"God is within her. She will not fail."

Friday, February 6, 2015

Home Is Where The Heart Is

Hello All,
So I don't really know what to say or where to start. Recently, while preparing to move back home from Indiana, my mind has just been racing and my emotions seem to be on overdrive. Why, you might ask? Well, so far this year I've learned that home really is where the heart is. And right now my heart is conflicted. There's a part of me that is so excited about going home and being with my family and friends again, starting my internship, going back to zumba classes, helping my BFF plan her wedding and hopefully finding a new job. But then there's another part of me that's sad about leaving Indiana. This place has really been my home for the last 4 years while I was away at school. I've established some really good relationships, some better than at home. I could see myself living in either place, but I wonder, in which place would I be the most happy. Which place would be best to start over? This life I have right now is definitely not what I pictured 4 years ago. Back at home I know I have a place to stay and people who care about me (which I have in Indiana too). I have a routine. I'm not constantly being reminded of all the terrible things that happened these last couple of years. I have opportunities.  But when I am at home I'm almost...homesick.  When I'm in Indiana I know that if the need were ever to arise I could go back home, my family would be there. But when I'm home (which is in IL by the way), I often worry, what if I never get to go back there again? Some of you IN folks are probably like, why? There's really nothing great about us.
There are really so many things I could do right now.
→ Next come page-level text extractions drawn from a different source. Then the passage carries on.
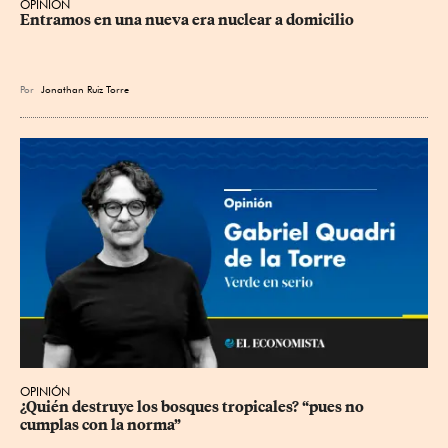
OPINIÓN
Entramos en una nueva era nuclear a domicilio
Por
Jonathan Ruiz Torre
OPINIÓN
¿Quién destruye los bosques tropicales? “pues no 
cumplas con la norma”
-Go home, do my internship and study up for the IL state test again, and hopefully get a job interpreting.
-Go home, don't do the internship and just try to find whatever kind of job you can get.
-Stay in IN where I probably won't find an internship or get any kind of interpreting practice and experience, but could maybe try something different.
The problem right now is that I went from truly loving something and believing that I was truly good at it to failing everything that would confirm I was good at it, making me wonder, is this really what I was meant to do or do I need to find something different? If I do need to find something different what should that something different be?